Rosululloh shollallohu ‘alaihi wa sallam  bersabda yang artinya: “Sesungguhnya, perumpamaan teman baik dengan teman buruk, seperti penjual minyak wangi dan pandai besi; adapun penjual minyak, maka bisa jadi dia akan memberimu hadiah atau engkau membeli darinya atau mendapatkan aromanya; dan adapun pandai besi, maka boleh jadi ia akan membakar pakaianmu atau engkau menemukan bau busuk” (HR Bukhari  dan Muslim)

1.       Membentengi diri mereka dari hal hal yang merusak akhlak mereka

Penyebab banyaknya penyimpangan yang dilakukan anak-anak baik dari segi aqidah maupun akhlak adalah apa yang mereka saksikan baik di media cetak maupun elektronik berupa gambar-gambar atau tayangan-tayangan yang merusak agama mereka. Solusinya adalah terus memantau aktivitas sehari-hari mereka, serta memberikan bimbingan akan dampak negatif dari kemajuan teknologi. Yang demikian ini bukan berarti melarang mereka untuk menggunakan sarana informasi dan komunikasi, hanya merupakan pengarahan agar teknologi bisa termanfaatkan dengan baik.
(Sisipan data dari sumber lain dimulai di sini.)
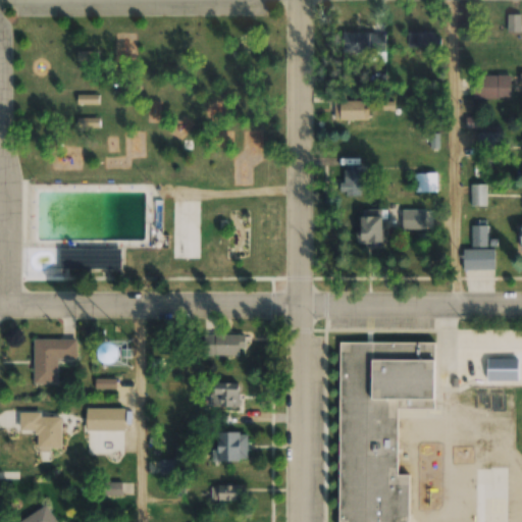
[(385,33),(341,33),(341,54),(385,54),(385,33)]
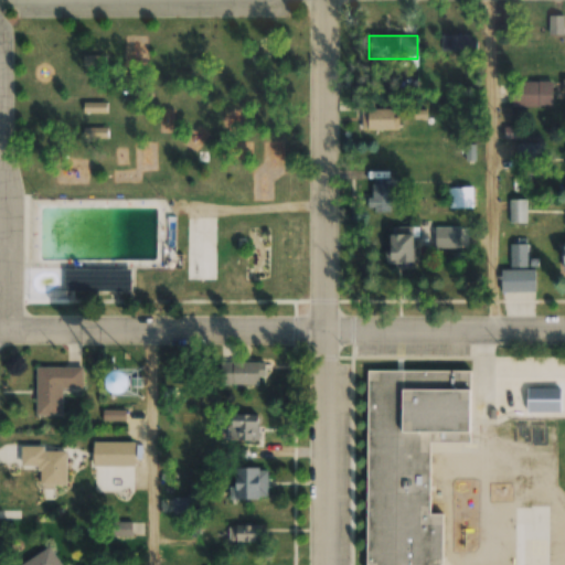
[(553,107),(553,83),(513,83),(513,107),(553,107)]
1.       Mengajarkan nilai-nilai luhur dalam ajaran islam
Sudah sepantasnya bagi orang tua untuk menanamkan nilai-nilai luhur pada diri anak-anaknya, seperti pentingnya iman dan islam, kecintaan pada Alloh Ta’ala dan Rosul-Nya shollallohu ‘alaihi wa sallam  (yang nantinya membuahkan ketaatan terhadap perintah-perintah dan meninggalkan larangan-larangan), juga mengajarkan mereka adab-adab islam sehari-hari,( seperti adab berpakaian, makan dan minum dsb), dzikir-dzikir dan doa-doa, cara bertutur kata, bergaul dengan baik terhadap orang yang lebih tua dan sesama, cinta akan kebersihan dan perilaku baik lainya.

1.       Bersikap adil
Yaitu bersikap kepada anak-anak, tidak membedakan antara satu anak dengan anak yang lainya dalam segala hal, baik dari sisi kasih sayang, perhatian, pengajaran, nafkah, hadiah dan lain sebagainya sehingga tidak terjadi kecemburuan diantara mereka.
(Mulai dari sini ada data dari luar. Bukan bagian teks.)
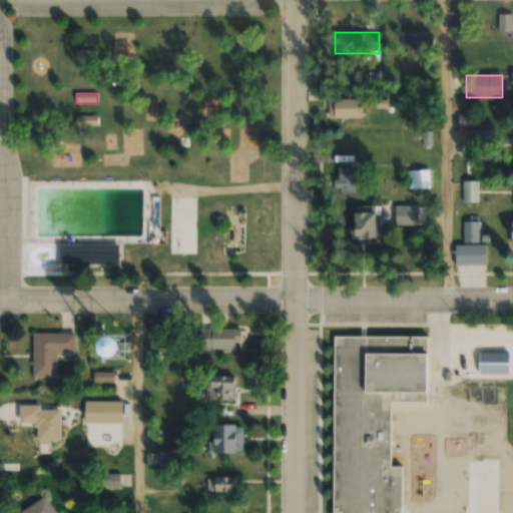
[(362,119),(362,100),(329,100),(329,119),(362,119)]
Rosululloh shollallohu ‘alaihi wasallam bersabda:

فَاتَّقُوااللَّهَ وَاعْدِلُوابَيْنَ أَوْلاَدِكُمْ

“Bertaqwalah kalian kepada Alloh, dan berbuat adillah terhadap anak-anak kalian” (HR. Muslim)

1.       Mendoakan kebaikan bagi mereka
Hendaknya orang tua menyadari bahwa hidayah berada di tangan Alloh Subhanahu Wa Ta’ala. Alloh memberikan hidayah  kepada siapa saja yang Ia kehendaki dengan rahmat dan karunia-Nya, sedang orang tua hanya bisa mengajarkan, mengarahkan, dan membimbing anak-anaknya. Oleh karena itu hendaknya memperbanyak berdoa untuk kebaikan mereka.

وَالَّذِينَ يَقُولُونَ رَبَّنَاهَبْ لَنَامِنْ أَزْوَاجِنَا وَذُرِّيَّاتِنَاقُرَّةَأَعْيُنٍ وَاجْعَلْنَالِلْمُتَّقِينَ إِمَامًا

“ mereka  berdoa: “ wahai Robb kami, berikanlah kami penyejuk hati dari istri-istri dan anak-anak kami, dan jadikanlah kami pemimpin bagi orang-orang yang bertaqwa” (QS. Al-Furqon: 74).

Namun sebaliknnya, jauhilah dari mendoakan kejelekan bagi mereka (seperti: mengutuk, membodoh-bodohi, melaknat dan yang semisalnya)

Anak adalah amanah dari Alloh, dan kita diperintahkan agar bisa menunaikan amanah dengan sebaik-baiknya.Semoga kita mampu menjaga dan menunaikan amanat yang diberikan kepada kita.Wallohu Ta’ala A’lam.